Путник еще постоял, ловя ощущения. Город молчал — может, было еще далеко, а может — раздумывал, хочет ли он принять своего блудного сына. Но Путник не для того проделал свой долгий путь, чтобы в последний момент предаться опасным сомнениям. Он подтянул котомку и двинулся к Городу.

Еще издалека он увидел, что на дороге растерянно суетится какая-то нелепая фигурка. Подойдя ближе, он увидел, что это девчонка — длинная, тощая как карандаш, нескладная, некрасивая, да к тому же отчаянно конопатая. На обочине валялся мешок, а вся дорога была усеяна рассыпавшимися яблоками.

— Помощь нужна? — спросил Путник. Он уже знал, что в мире существует и исправно действует Закон Отражений — все твои деяния возвращаются к тебе рано или поздно. И помощь — тоже.

— У меня порвался мешок! — ликующе сообщила девчонка и захохотала. — Вот умора! Все яблоки раскатились!

— Это так смешно? — тоже улыбнулся Путник.

— А мне все смешно! — сказала девчонка. — Выбор-то небогатый: или смеяться, или плакать. Мне смеяться больше нравится.

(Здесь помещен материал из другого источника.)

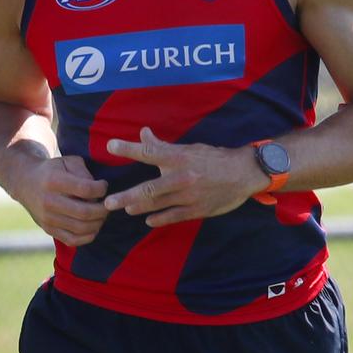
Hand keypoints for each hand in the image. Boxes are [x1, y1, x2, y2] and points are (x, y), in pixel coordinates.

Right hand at [21, 154, 107, 245]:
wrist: (26, 183)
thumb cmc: (53, 170)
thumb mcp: (67, 161)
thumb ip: (84, 172)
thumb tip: (98, 190)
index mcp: (54, 180)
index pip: (86, 189)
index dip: (101, 189)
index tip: (104, 186)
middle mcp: (49, 201)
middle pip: (85, 212)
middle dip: (103, 210)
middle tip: (109, 204)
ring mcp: (47, 218)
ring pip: (81, 228)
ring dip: (98, 223)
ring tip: (102, 215)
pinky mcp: (48, 229)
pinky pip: (73, 240)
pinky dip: (88, 236)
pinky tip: (94, 227)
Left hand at [103, 127, 264, 226]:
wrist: (243, 173)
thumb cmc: (213, 158)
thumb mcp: (189, 148)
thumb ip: (163, 144)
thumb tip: (142, 132)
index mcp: (179, 157)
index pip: (149, 151)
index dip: (129, 148)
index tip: (110, 146)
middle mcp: (182, 177)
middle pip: (149, 188)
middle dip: (126, 196)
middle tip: (108, 202)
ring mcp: (189, 196)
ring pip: (158, 204)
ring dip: (138, 207)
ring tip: (125, 208)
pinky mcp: (196, 210)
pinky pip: (173, 216)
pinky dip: (159, 219)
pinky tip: (148, 220)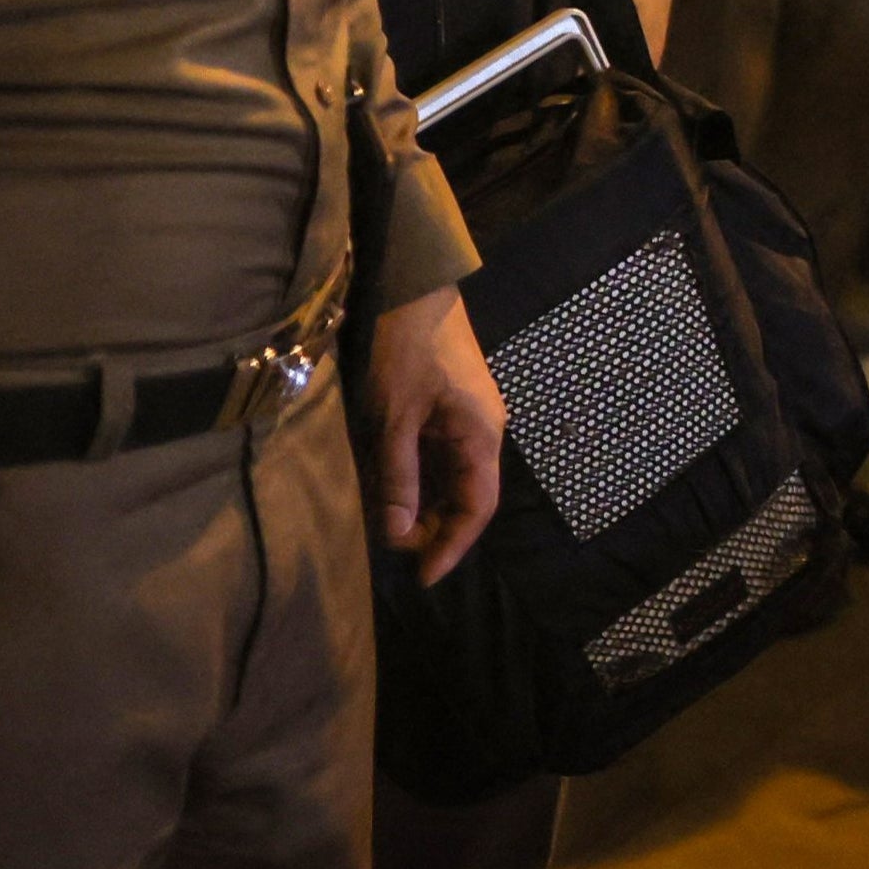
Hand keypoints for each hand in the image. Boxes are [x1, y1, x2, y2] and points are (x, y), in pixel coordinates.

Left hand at [365, 283, 505, 583]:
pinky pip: (441, 458)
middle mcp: (483, 431)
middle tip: (390, 544)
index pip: (477, 507)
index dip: (452, 546)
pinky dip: (419, 479)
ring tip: (385, 520)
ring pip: (452, 479)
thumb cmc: (407, 352)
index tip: (423, 578)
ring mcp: (468, 419)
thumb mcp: (396, 418)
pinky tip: (391, 486)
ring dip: (423, 504)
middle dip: (433, 527)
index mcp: (480, 435)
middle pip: (467, 496)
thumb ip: (399, 477)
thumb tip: (397, 535)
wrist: (413, 290)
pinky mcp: (451, 409)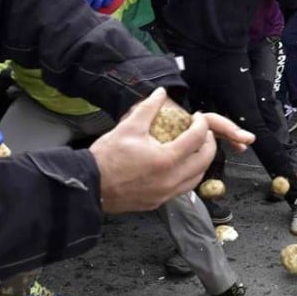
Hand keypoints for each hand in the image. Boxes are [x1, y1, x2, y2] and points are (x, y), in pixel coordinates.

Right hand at [90, 88, 240, 213]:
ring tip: (194, 148)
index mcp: (166, 159)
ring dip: (201, 161)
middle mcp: (170, 180)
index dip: (201, 124)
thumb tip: (160, 93)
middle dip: (208, 142)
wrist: (89, 185)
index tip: (196, 118)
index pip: (197, 138)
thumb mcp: (129, 126)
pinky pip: (183, 189)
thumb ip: (148, 107)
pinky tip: (180, 166)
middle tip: (202, 132)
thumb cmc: (106, 158)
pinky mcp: (158, 202)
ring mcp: (165, 194)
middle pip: (205, 160)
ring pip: (197, 177)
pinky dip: (189, 175)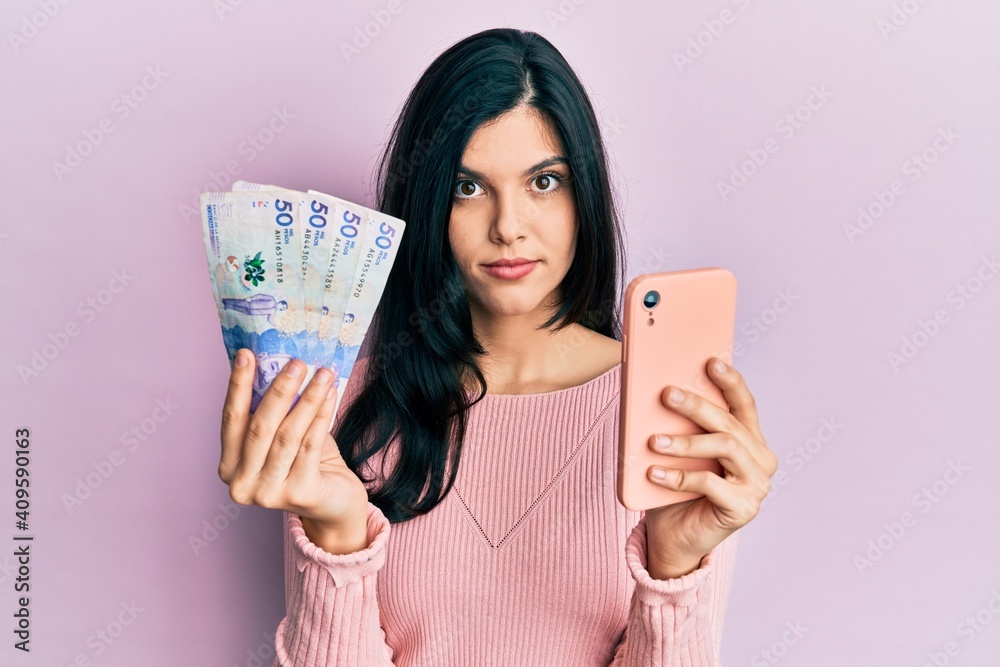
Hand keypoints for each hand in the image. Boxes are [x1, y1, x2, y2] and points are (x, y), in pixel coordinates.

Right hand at [218, 348, 369, 550]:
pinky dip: (321, 416)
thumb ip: (273, 410)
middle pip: (260, 427)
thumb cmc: (304, 463)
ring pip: (288, 435)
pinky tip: (330, 395)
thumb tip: (277, 362)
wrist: (334, 503)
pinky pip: (311, 445)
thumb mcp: (281, 435)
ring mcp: (268, 494)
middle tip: (297, 362)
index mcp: (229, 466)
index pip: (230, 419)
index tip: (246, 354)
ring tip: (322, 374)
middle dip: (279, 390)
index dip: (237, 385)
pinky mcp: (299, 494)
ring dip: (307, 399)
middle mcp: (241, 484)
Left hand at [644, 357, 776, 578]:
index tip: (710, 362)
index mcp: (750, 440)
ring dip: (686, 442)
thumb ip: (680, 425)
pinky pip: (710, 484)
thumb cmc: (677, 488)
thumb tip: (659, 391)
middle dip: (697, 405)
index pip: (744, 404)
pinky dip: (679, 476)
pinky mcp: (744, 508)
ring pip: (724, 447)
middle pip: (729, 423)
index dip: (730, 381)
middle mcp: (760, 460)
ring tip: (654, 440)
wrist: (674, 537)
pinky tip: (654, 472)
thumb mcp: (679, 451)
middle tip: (667, 394)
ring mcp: (756, 485)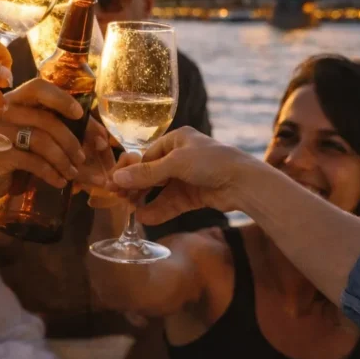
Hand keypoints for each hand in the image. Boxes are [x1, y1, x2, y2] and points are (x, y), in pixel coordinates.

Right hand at [0, 80, 111, 192]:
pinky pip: (32, 160)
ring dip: (63, 159)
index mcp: (14, 101)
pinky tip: (59, 182)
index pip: (38, 87)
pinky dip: (50, 173)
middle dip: (71, 139)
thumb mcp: (32, 141)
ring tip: (72, 174)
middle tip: (83, 157)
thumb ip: (58, 133)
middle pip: (45, 117)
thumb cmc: (9, 159)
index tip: (81, 114)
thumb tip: (101, 140)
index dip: (62, 98)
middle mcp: (3, 111)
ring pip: (41, 140)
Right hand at [107, 127, 255, 226]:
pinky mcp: (194, 195)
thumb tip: (117, 179)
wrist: (244, 183)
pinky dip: (159, 210)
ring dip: (146, 200)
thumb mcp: (175, 164)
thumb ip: (146, 173)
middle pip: (151, 174)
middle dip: (136, 187)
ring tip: (130, 210)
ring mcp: (188, 177)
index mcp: (176, 140)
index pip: (146, 156)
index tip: (114, 184)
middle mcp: (181, 157)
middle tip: (119, 199)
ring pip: (160, 191)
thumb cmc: (211, 162)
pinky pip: (172, 203)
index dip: (130, 171)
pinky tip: (145, 218)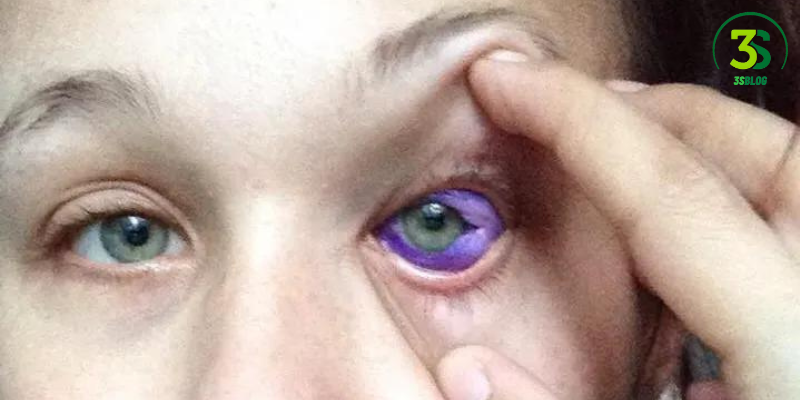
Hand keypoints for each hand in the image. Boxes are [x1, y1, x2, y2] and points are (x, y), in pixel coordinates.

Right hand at [434, 57, 799, 399]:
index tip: (504, 80)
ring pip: (791, 172)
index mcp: (797, 345)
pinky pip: (797, 226)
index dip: (574, 119)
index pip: (671, 193)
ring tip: (618, 152)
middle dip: (650, 110)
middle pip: (764, 152)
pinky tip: (682, 237)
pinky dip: (735, 199)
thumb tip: (469, 370)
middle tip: (565, 108)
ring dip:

— Молодец! — одобрил Путник. — И я того же мнения… Сейчас поможем твоему горю.

Он раскрыл котомку, порылся в ней и достал большую иглу и суровые нитки. Не раз они спасали положение в дороге, латая его одежду, и теперь вот сгодились. Путник взял в руки мешок, оценил размеры повреждения и стал стягивать края дыры суровой ниткой. Он работал умело и сноровисто — в чужих краях ему пришлось научиться многому, в том числе и надеяться только на себя. Это дома и стены помогают, а на чужбине ты поневоле вынужден стать самодостаточным. Никто тебя там не ждал, сам явился, и обижаться не на кого.

Пока Путник чинил мешок, девчонка танцевала среди яблок, сама напевая себе песенку. Путник не знал этой песенки — видать, ее сложили за время его отсутствия. Долго же его не было в Городе Детства… Он посматривал на девчонку и радовался: от нее веяло свежестью юности, и непривязанностью, и беспечностью, и почему-то весной.

— Готово, — сказал Путник, закончив работу и оторвав нитку. — Складывай яблоки, я подержу мешок.

— Спасибо, вы меня очень выручили, если бы не вы, я бы так и торчала тут со своими яблоками, очень хорошо, что я вас встретила, а я всегда встречаю нужных людей в нужное время, это счастье у меня такое, я вообще удачливая, это у меня с детства, я вам очень благодарна… — без умолку трещала девчонка, сноровисто собирая яблоки и закидывая их в мешок.